EXERCISE DATA>
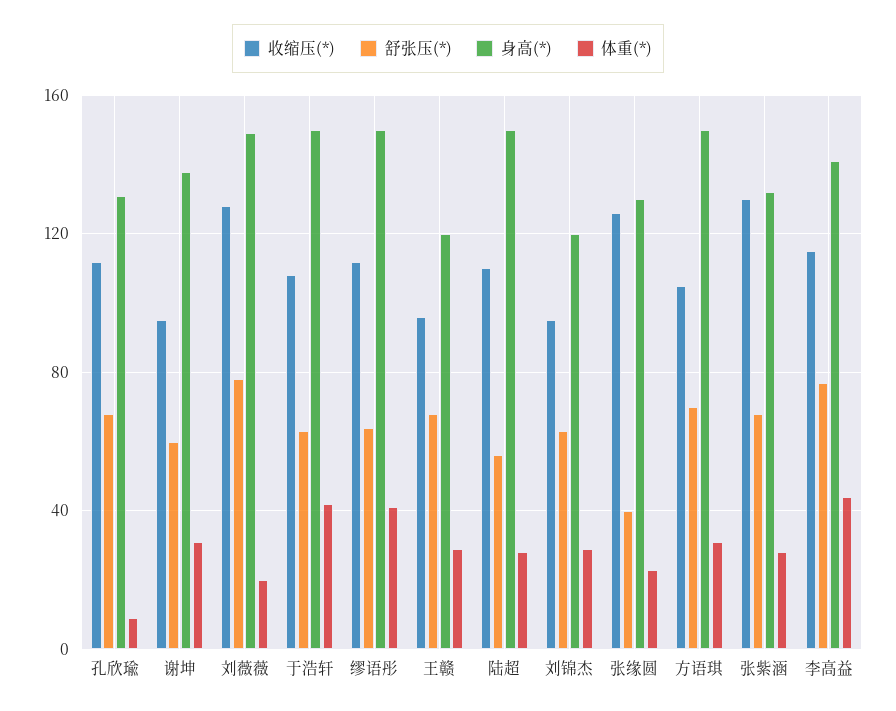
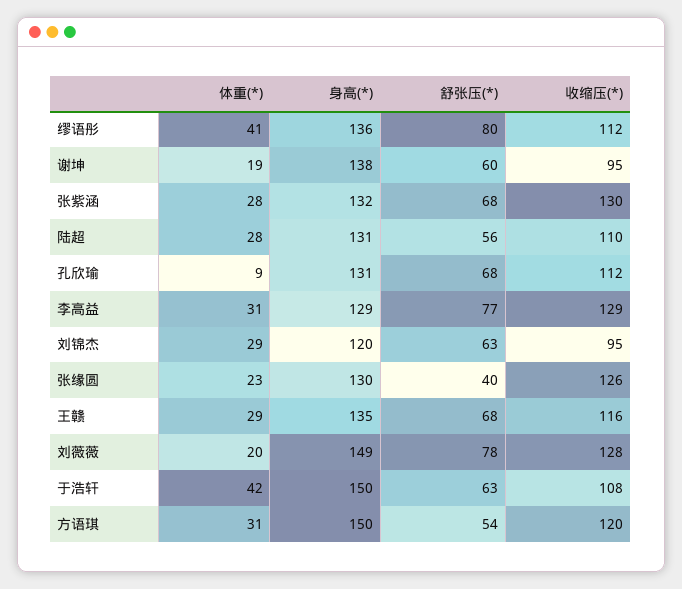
  {
    "收缩压(*)": {
      "孔欣瑜": 112,
      "谢坤": 95,
      "刘薇薇": 128,
      "于浩轩": 108,
      "缪语彤": 112,
-     "王赣": 95,
+     "王赣": 116,
      "陆超": 110,
      "刘锦杰": 95,
      "张缘圆": 126,
-     "方语琪": 105,
+     "方语琪": 120,
      "张紫涵": 130,
-     "李高益": 115
+     "李高益": 129
    },
    "舒张压(*)": {
      "孔欣瑜": 68,
      "谢坤": 60,
      "刘薇薇": 78,
      "于浩轩": 63,
-     "缪语彤": 65,
+     "缪语彤": 80,
      "王赣": 68,
      "陆超": 56,
      "刘锦杰": 63,
      "张缘圆": 40,
-     "方语琪": 70,
+     "方语琪": 54,
      "张紫涵": 68,
      "李高益": 77
    },
    "身高(*)": {
      "孔欣瑜": 131,
      "谢坤": 138,
      "刘薇薇": 149,
      "于浩轩": 150,
-     "缪语彤": 150,
+     "缪语彤": 136,
-     "王赣": 120,
+     "王赣": 135,
-     "陆超": 150,
+     "陆超": 131,
      "刘锦杰": 120,
      "张缘圆": 130,
      "方语琪": 150,
      "张紫涵": 132,
-     "李高益": 140
+     "李高益": 129
    },
    "体重(*)": {
      "孔欣瑜": 9,
-     "谢坤": 30,
+     "谢坤": 19,
      "刘薇薇": 20,
      "于浩轩": 42,
      "缪语彤": 41,
      "王赣": 29,
      "陆超": 28,
      "刘锦杰": 29,
      "张缘圆": 23,
      "方语琪": 31,
      "张紫涵": 28,
-     "李高益": 45
+     "李高益": 31
    }
  }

REQUIRED WORK> You need to restate all of the entries above exactly and leave the pictures behind.

RESULT OF THE EXERCISE>
  {
    "收缩压(*)": {
      "孔欣瑜": 112,
      "谢坤": 95,
      "刘薇薇": 128,
      "于浩轩": 108,
      "缪语彤": 112,
-     "王赣": 95,
+     "王赣": 116,
      "陆超": 110,
      "刘锦杰": 95,
      "张缘圆": 126,
-     "方语琪": 105,
+     "方语琪": 120,
      "张紫涵": 130,
-     "李高益": 115
+     "李高益": 129
    },
    "舒张压(*)": {
      "孔欣瑜": 68,
      "谢坤": 60,
      "刘薇薇": 78,
      "于浩轩": 63,
-     "缪语彤": 65,
+     "缪语彤": 80,
      "王赣": 68,
      "陆超": 56,
      "刘锦杰": 63,
      "张缘圆": 40,
-     "方语琪": 70,
+     "方语琪": 54,
      "张紫涵": 68,
      "李高益": 77
    },
    "身高(*)": {
      "孔欣瑜": 131,
      "谢坤": 138,
      "刘薇薇": 149,
      "于浩轩": 150,
-     "缪语彤": 150,
+     "缪语彤": 136,
-     "王赣": 120,
+     "王赣": 135,
-     "陆超": 150,
+     "陆超": 131,
      "刘锦杰": 120,
      "张缘圆": 130,
      "方语琪": 150,
      "张紫涵": 132,
-     "李高益": 140
+     "李高益": 129
    },
    "体重(*)": {
      "孔欣瑜": 9,
-     "谢坤": 30,
+     "谢坤": 19,
      "刘薇薇": 20,
      "于浩轩": 42,
      "缪语彤": 41,
      "王赣": 29,
      "陆超": 28,
      "刘锦杰": 29,
      "张缘圆": 23,
      "方语琪": 31,
      "张紫涵": 28,
-     "李高益": 45
+     "李高益": 31
    }
  }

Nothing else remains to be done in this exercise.